I miss the old times, Ron.
Jay and Silent Bob have appeared briefly in every Kevin Smith movie including Clerks, Mallrats, Chasing Amy, and Dogma. Smith himself plays Silent Bob and he is indeed silent. Jay’s mouth is like an over-flowing toilet – siphoning out every imaginable leftover from the sewage pit below. Like Jay’s dialogue, this movie was a “waste.” The critics nailed it:
— “A disposable film, one that, aside from those universal doo-doo/sex jokes, will likely be incomprehensible in 50 years and wouldn’t make much sense now to anyone not steeped in the world of movies, particularly Smith’s.” Mark Caro (Chicago Tribune)
— “It’s filled with so many inside jokes and references, though, that a moviegoer who hasn’t seen Smith’s other work might wonder why everyone else in the theater is laughing so hard.” Eric Harrison (Houston Chronicle)
— “If you’re a die-hard Kevin Smith fan, by all means see this as soon as possible. If you’re not. Don’t bother, or wait until it comes out on video.” Eric Lurio (gvny.com)
— “Whether you will like ‘Jay and Silent Bob’ depends on who you are. Most movies are made for everybody. Kevin Smith’s movies are either made specifically for you, or specifically not made for you.” Roger Ebert (Chicago Sun-Times)
Jay and Silent Bob Strike Back was not made for the general audience. It was made for people like Ron Wells! It belongs not in theaters but on the video shelf of every Hollywood actor, director, writer and Kevin Smith fan.

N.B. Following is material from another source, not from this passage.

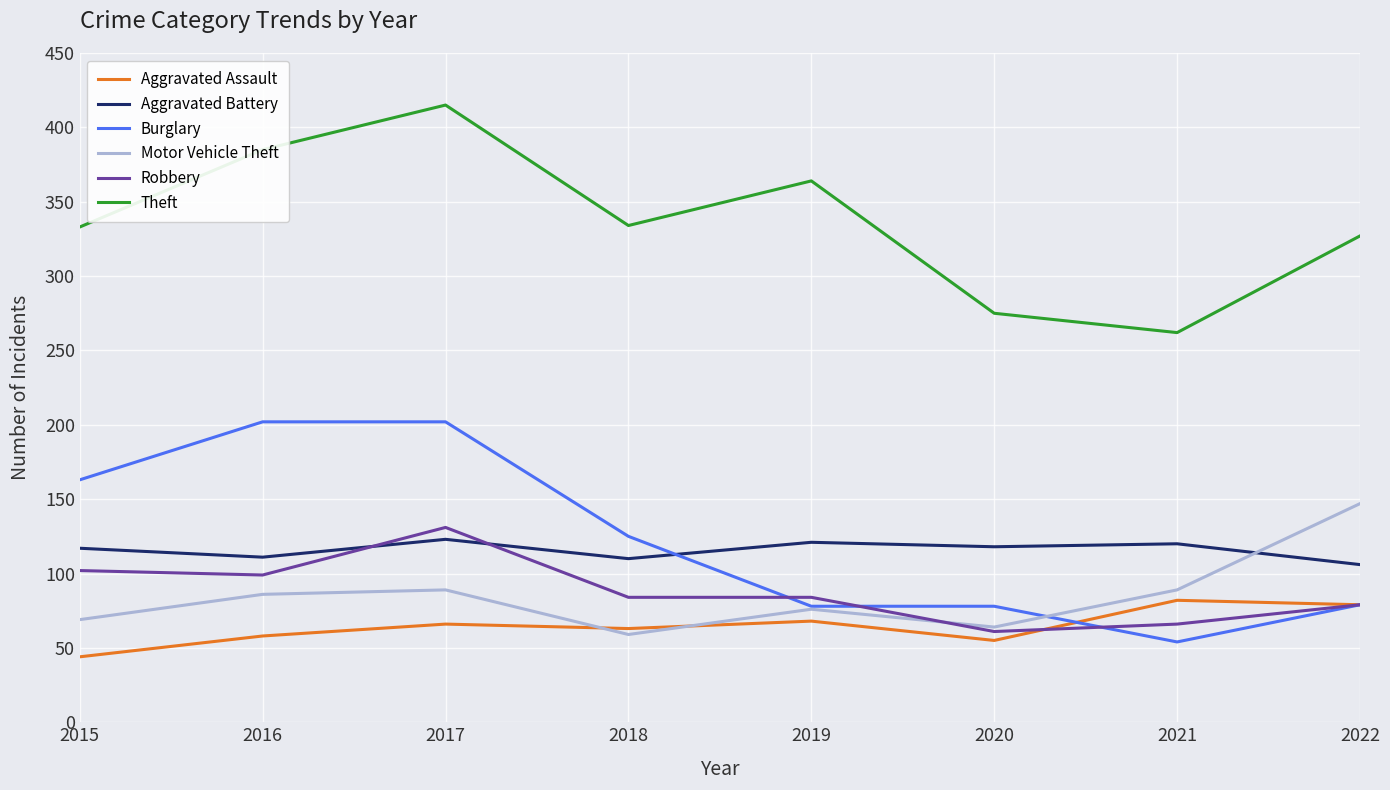

Is this an area chart (filled region under the line)?

No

I did give this movie at least two and a half stars. Why? First of all, I admit I do not like any of Kevin Smith’s movies (if you’re reading Kevin, don’t take this personal). I simply have different tastes. But now Smith comes out with his most raunchy film of all and I am inclined to like it! When Jay’s vulgar mouth spewed out its venom, I would often recoil. Other times, I just busted out in laughter! I thought to myself, “Does the Critic Doctor need therapy? No. Here’s why.
I have a love/hate relationship with Jay and Silent Bob. You know they have good hearts, just bad mouths (Jay’s mouth anyway). I wanted to slap them both silly and give them a big hug. Like brothers! Mewes and Smith simply portray their characters extremely well (you cannot help but like them) and their comedic timing is right on!
Kevin Smith proved he could make a vulgar, satire that satisfied a niche crowd. But is Smith grown up enough as a writer and director to clean up Jay and Silent Bob’s act and develop stories to elevate these likable characters to a broader audience without relying on below toilet humor and verbal sleaze-stick dialogue? I think if Jay and Silent Bob were given more respectable roles, they would be more tolerable to watch. The talented duo has real comedic potential. Jay and Silent Bob should come back.
Carrie Rickey (Philadelphia Inquirer) summed the movie up best: “It’s not by any means a good movie. But ‘Jay and Silent Bob’ is one heck of a good laugh.”
Jay and Silent Bob shouldn’t retire. They just need a moral makeover.